Gabon: pour les grévistes, les autorités veulent «casser» le mouvement

Vue de Libreville, Gabon.
© Getty Images/Robert Ross

Depuis deux semaines, au Gabon, l'administration publique fait face à une grève des fonctionnaires, qui exigent de meilleurs salaires. Ce lundi, le mouvement entrera dans sa troisième semaine. Lors d'une assemblée générale hier, les syndicalistes ont demandé à leurs adhérents de durcir le mouvement. Et ils dénoncent des tracasseries judiciaires que subit le coordonnateur de la grève, Jean Rémy Yama. Ils accusent les autorités de vouloir casser le mouvement.

Il n'est pas en prison mais Jean Remy Yama est sous le choc. Vendredi, il a été entendu debout de 9 heures à 19 heures dans le bureau du procureur de la République. Celui-ci enquête sur un faux diplôme légalisé par M. Yama en sa qualité de secrétaire général de l'USTM, l'Université des sciences et techniques de Masuku.

Son propriétaire, un ancien soldat radié de la garde républicaine, affirme avoir versé 15 000 francs CFA à l'USTM pour légaliser le diplôme sans son original. M. Yama a démontré qu'à la date de la légalisation du fameux diplôme, il se trouvait à Libreville. Sa signature aurait donc été scannée.

Finalement c'est sa secrétaire qui a été expédiée en prison parce que gardienne du tampon apposé sur le faux diplôme. A Libreville, les responsables syndicaux sont montés au créneau pour dénoncer une intimidation visant à briser la grève des fonctionnaires pour laquelle, Jean Remy Yama est le coordonnateur.
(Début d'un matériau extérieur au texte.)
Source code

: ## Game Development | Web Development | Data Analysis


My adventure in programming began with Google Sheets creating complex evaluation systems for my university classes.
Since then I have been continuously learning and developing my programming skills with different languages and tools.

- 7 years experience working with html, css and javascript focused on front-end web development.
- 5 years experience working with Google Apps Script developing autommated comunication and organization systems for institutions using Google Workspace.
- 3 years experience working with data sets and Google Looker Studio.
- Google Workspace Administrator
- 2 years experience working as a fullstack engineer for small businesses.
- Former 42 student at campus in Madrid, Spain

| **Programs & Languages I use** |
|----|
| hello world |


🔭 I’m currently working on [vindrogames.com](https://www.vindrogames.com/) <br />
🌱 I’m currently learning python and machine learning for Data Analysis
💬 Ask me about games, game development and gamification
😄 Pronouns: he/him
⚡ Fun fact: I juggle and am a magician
« Cette femme est emprisonnée sans raison, parce qu’en réalité c’était Yama que l’on voulait emprisonner, s’emporte Pulchérie Mateya, porte-parole du mouvement des grévistes. Nous demandons tout simplement la relaxe de cette dame. Nous pensons que c’est une manière tordue de casser notre mouvement. » Le procureur de Franceville n'était joignable pour répondre aux questions de RFI.